Every day, hundreds of aerial basket trucks, digger derricks, trenchers, boring machines, work trucks, and cars fan out across eastern Nebraska in a quest to maintain Omaha Public Power District’s (OPPD) 99.98% reliability rate. Their crews service coal-fired, nuclear, and landfill-gas plants; wind turbines; and all the wires, poles, substations, and transformers that make OPPD the nation’s 12th largest public power utility.
Like any vehicle, ruptured hoses drip or leak toxic lubricants and hydraulic fluids onto roads and grass that rain washes into streams and rivers. For most of automotive and industrial history, these fluids were petroleum-based. But there have been times, primarily World War II and the 1973 oil embargo, when the petroleum oil was cut with vegetable oil.
For at least two decades, suppliers have marketed “biobased” hydraulic fluids, gear oils, and greases as a complete replacement to petroleum-based products. Arguments against the formulations — they degrade faster, weaken seals, and lack hydrolytic and oxidative stability — have been effective. But the passage of time has affirmed their reliability, prompting federal and state regulators to begin requiring their use (see sidebar).
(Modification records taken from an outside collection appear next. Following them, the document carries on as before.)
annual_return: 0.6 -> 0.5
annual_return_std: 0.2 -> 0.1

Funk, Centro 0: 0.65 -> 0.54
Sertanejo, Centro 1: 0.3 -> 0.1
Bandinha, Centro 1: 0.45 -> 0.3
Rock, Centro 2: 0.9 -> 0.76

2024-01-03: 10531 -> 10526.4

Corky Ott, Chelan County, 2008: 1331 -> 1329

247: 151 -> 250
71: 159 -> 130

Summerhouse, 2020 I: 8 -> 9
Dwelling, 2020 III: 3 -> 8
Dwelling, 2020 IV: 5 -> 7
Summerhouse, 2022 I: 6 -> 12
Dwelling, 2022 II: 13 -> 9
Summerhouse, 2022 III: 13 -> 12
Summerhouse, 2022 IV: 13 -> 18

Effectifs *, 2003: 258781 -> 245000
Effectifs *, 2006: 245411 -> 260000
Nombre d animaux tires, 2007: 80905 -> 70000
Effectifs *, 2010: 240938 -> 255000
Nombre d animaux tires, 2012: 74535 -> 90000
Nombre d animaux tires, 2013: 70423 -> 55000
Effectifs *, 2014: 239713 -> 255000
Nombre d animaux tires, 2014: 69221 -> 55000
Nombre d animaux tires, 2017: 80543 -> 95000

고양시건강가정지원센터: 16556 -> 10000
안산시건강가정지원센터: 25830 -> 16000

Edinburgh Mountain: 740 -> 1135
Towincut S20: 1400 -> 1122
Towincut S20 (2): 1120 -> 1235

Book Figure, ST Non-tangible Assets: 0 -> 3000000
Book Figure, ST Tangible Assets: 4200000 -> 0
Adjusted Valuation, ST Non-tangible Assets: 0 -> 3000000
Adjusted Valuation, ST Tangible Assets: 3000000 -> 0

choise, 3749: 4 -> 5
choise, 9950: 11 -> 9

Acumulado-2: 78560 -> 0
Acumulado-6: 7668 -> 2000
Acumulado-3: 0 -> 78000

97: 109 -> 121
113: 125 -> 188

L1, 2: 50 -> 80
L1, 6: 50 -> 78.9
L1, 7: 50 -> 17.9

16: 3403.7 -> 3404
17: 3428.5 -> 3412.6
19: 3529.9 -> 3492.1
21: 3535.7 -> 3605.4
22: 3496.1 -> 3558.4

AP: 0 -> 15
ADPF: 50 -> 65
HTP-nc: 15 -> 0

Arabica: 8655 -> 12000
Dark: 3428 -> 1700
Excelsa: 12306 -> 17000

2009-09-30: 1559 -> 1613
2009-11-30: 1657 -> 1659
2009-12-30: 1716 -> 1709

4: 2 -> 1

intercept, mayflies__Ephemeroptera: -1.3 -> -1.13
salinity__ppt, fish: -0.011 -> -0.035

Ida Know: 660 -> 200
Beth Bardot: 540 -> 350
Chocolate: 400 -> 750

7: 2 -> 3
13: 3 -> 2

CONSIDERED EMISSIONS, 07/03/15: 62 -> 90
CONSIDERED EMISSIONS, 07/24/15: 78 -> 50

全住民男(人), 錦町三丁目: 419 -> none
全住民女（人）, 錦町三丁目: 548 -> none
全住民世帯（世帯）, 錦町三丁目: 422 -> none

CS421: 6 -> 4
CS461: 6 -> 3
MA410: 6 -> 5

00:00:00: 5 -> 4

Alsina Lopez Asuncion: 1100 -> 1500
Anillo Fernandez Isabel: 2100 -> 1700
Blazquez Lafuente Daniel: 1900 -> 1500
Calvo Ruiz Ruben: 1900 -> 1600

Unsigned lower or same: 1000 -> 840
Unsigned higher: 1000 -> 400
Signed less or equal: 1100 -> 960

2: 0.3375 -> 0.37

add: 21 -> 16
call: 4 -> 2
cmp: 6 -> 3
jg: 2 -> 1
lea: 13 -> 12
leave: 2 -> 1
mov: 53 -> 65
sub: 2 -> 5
Even paying 1.5 times more per gallon is no longer an objection for some fleet managers.
“Considering that aerial devices and digger derricks are well over $200,000 each, the initial cost of incorporating EnviroLogic 122 is very minimal,” says Mark Chapman, OPPD’s supervisor of engineering and administration of vegetable-based hydraulic fluid made by RSC Bio Solutions of Charlotte, N.C. It’s a subsidiary of Radiator Specialty Co., maker of Liquid Wrench penetrant and Gunk degreaser, formed in 2010.
“Look at the product’s overall value and benefits, not the purchase price,” he says. “If we had a hydraulic hose failure, cleaning the spill would cost far more than the product’s initial cost.” For eight years, Chapman has specified EnviroLogic 122 instead of the manufacturer’s oil on basket trucks and digger derricks, and used EnviroLogic 700 universal tractor fluid as replacement oil on trenching equipment. He is considering specifying the 700 for new trenchers at the next replacement cycle.
OPPD conducts preventative maintenance at 5,000 miles, 200 hours of engine use, or every six months (whichever comes first). Depending on equipment class, service pattern, and manufacturer recommendations, service ranges from an engine oil/filter change and visual inspection of components to a complete drain and replacement of all fluids and filters.
OPPD also samples the oil on eight units that use EnviroLogic. The units are in different classes, such as basket trucks, digger derricks, boom cranes, wheel loaders, and around-the-clock troubleshooter units. Even though he could wait longer between fluid changes, Chapman follows the equipment manufacturer’s recommendations to avoid voiding any warranties. No hydraulic component failures due to lubrication have occurred since using EnviroLogic.